Document structure detection

Determine how to handle complex text layouts (multi-column texts, tables, and so on).

Setting Value Default value Description
detect_areas_mode detect_areas_mode_enum detect_areas_mode_enum::DOCUMENT Manually override the default document areas detection model.
lines_filtration Boolean false Set to true to recognize text in tables.
Set to false to improve performance by ignoring table separators and treating tables as plain text lines.
all_image Boolean false Force recognition of the entire image as a single block of text. It is recommended to enable (set to true) this setting only when working with very simple, one-line images.

Preprocessing

Improve recognition accuracy for low-quality images.

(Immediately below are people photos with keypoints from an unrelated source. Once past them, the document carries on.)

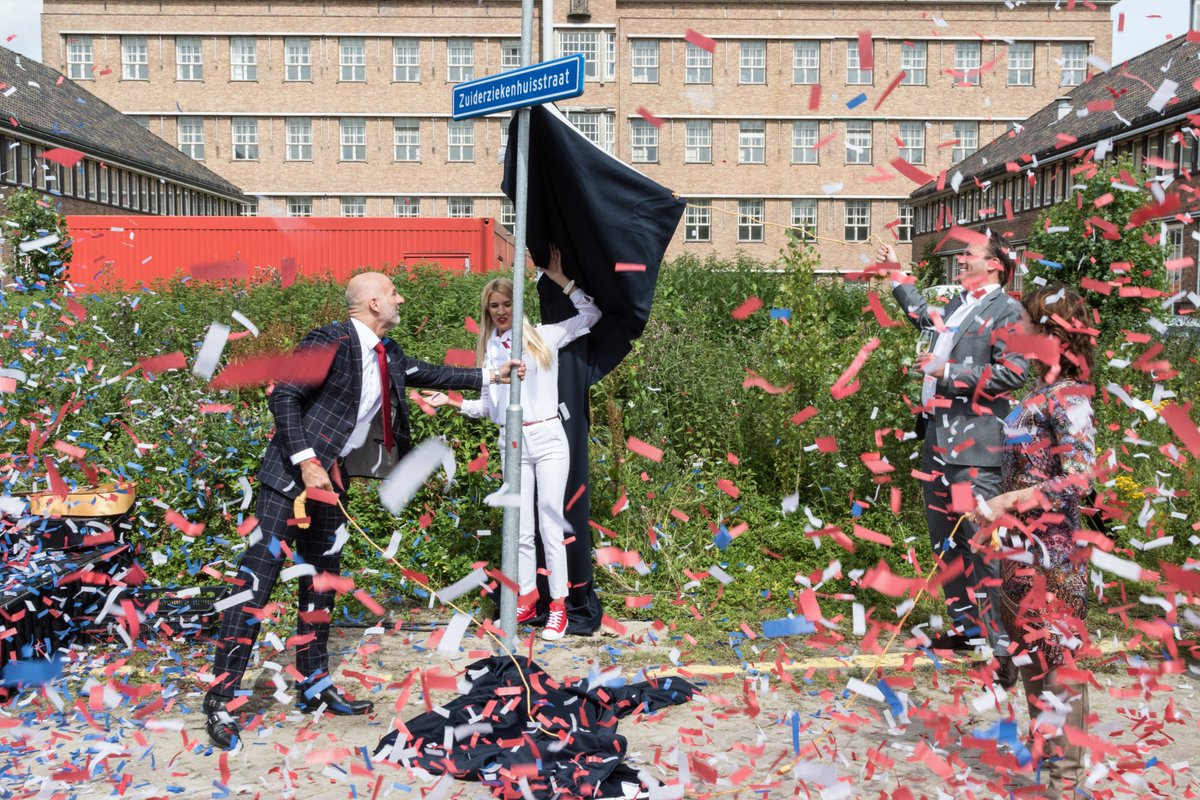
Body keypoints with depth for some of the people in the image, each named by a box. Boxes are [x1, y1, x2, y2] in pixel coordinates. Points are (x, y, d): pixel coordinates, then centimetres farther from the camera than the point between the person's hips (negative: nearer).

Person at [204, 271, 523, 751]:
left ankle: (315, 687, 25)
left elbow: (425, 373, 25)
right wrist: (307, 462, -25)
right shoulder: (330, 342, -17)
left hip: (332, 478, 9)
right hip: (292, 473, -9)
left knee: (321, 580, 14)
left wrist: (487, 376, 29)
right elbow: (284, 395, -19)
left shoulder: (387, 354, 9)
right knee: (258, 577, -9)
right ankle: (219, 701, -4)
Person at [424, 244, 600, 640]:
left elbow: (591, 314, 0)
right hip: (512, 443, 3)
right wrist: (451, 401, 4)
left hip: (548, 437, -3)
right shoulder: (489, 350, 13)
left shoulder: (543, 336, 4)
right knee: (521, 527, 6)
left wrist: (559, 279, -1)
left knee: (551, 523, -5)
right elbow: (489, 405, 15)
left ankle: (558, 605, 1)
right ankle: (526, 597, 19)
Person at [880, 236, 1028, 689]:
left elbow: (1013, 372, -17)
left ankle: (1003, 646, -9)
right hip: (937, 436, 9)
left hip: (973, 442, -9)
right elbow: (924, 317, 41)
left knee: (979, 543, -13)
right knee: (944, 541, 15)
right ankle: (965, 626, 27)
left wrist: (951, 372, -16)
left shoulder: (1006, 310, -6)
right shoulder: (957, 306, 19)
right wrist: (897, 274, 44)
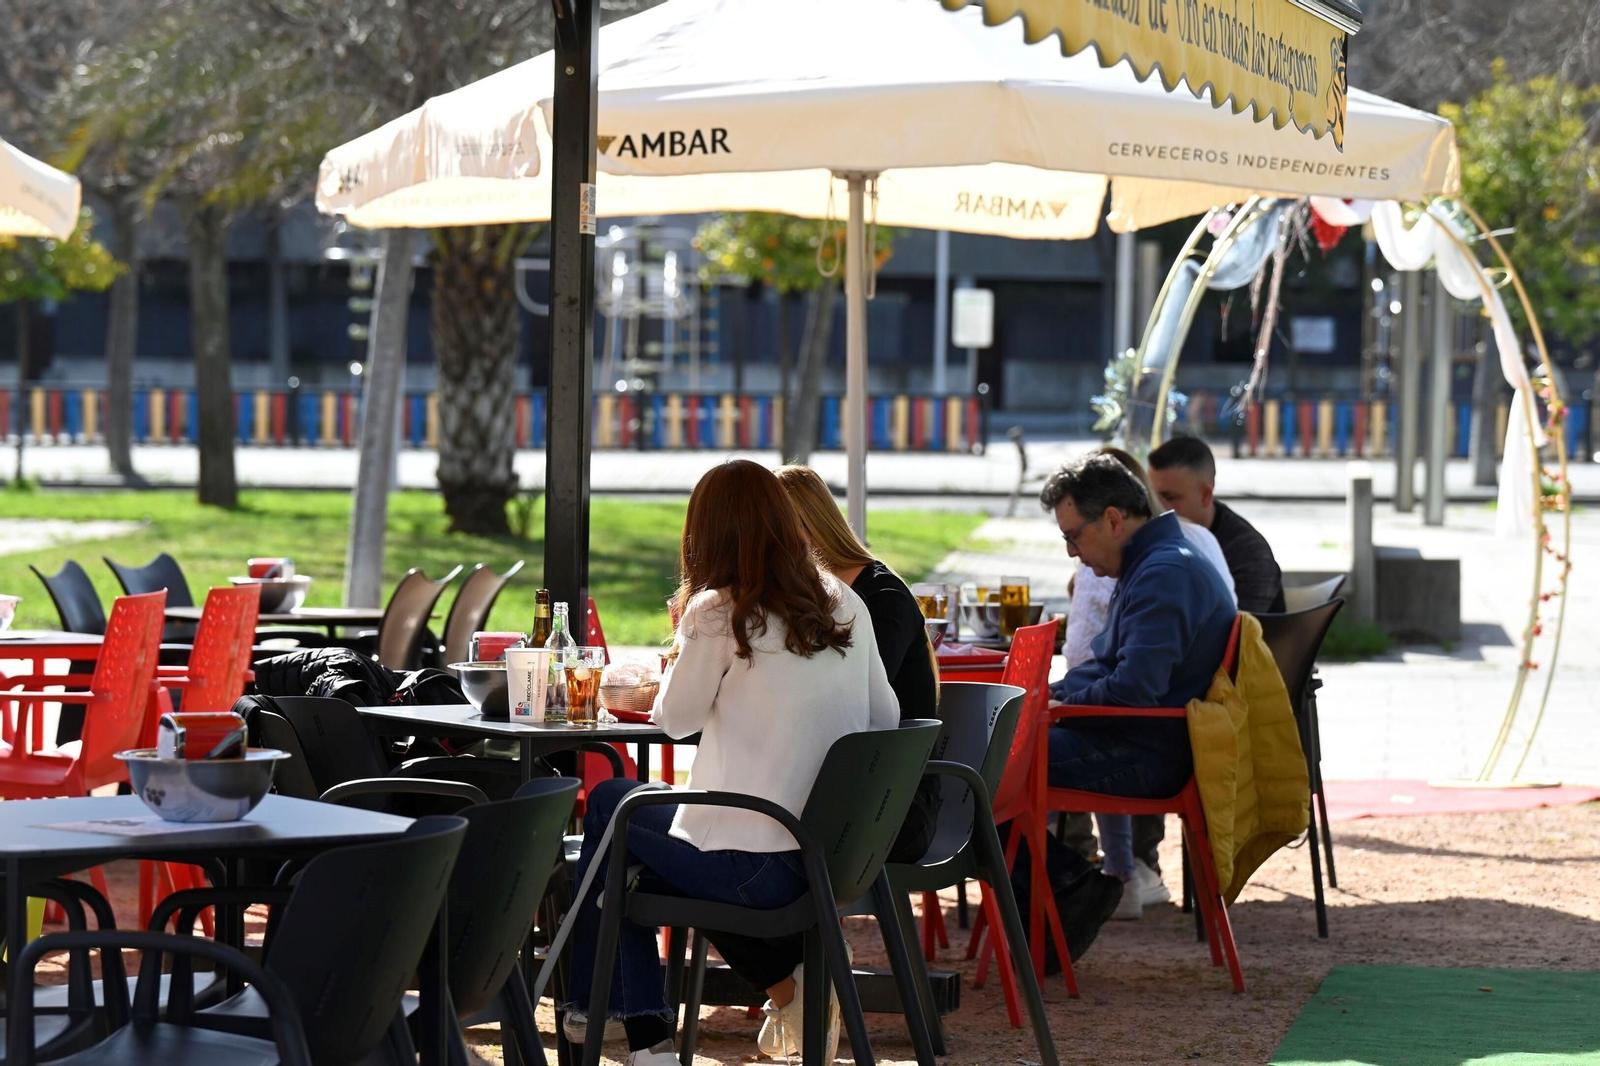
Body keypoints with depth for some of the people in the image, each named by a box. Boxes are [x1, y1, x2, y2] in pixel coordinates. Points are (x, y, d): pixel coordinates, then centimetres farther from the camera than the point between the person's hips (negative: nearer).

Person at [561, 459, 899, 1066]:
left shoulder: (716, 613, -10)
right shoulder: (844, 605, 6)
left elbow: (676, 719, 2)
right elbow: (886, 718, 13)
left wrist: (680, 659, 19)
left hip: (760, 869, -6)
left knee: (608, 802, 20)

Setting Value Default value Description
correct_skew Boolean true Automatically correct image tilt (deskew) before proceeding to recognition. Since most of the images have some degree of tilt, it is recommended to keep this setting always on.
skew Floating point number 0.0 Manually rotate the image by the specified degree. Recommended for significantly tilted images (by more than 15° either direction), for which the automatic skew correction may fail.
  • -360 to 0: rotate counterclockwise;
  • 0 to 360: rotate clockwise.
auto_contrast Boolean false Automatically increase the contrast of images before proceeding to recognition. Enable for blurry images and out-of-focus photos.
auto_denoising Boolean false Automatically remove noise from images before proceeding to recognition.
upscale_small_font Boolean false Improve small font recognition and detection of dense lines. Recommended for endnotes, food labels and other images with small text.
threshold_value Number 0 Override the automatic binarization settings.

Example

The following code example shows how to fine-tune recognition:

// Prepare images
var source = Module.WasmAsposeOCRInput();
source.url = filename;
var content = new Module.WasmAsposeOCRInputs();
content.push_back(source);
// Recognize rotated photos of book pages in Ukrainian
var settings = Module.WasmAsposeOCRRecognitionSettings();
settings.language_alphabet = Module.Language.UKR;
settings.skew = -90;
settings.detect_areas_mode = Module.DetectAreasMode.CURVED_TEXT;
// Recognize image
var result = Module.AsposeOCRRecognize(content, settings);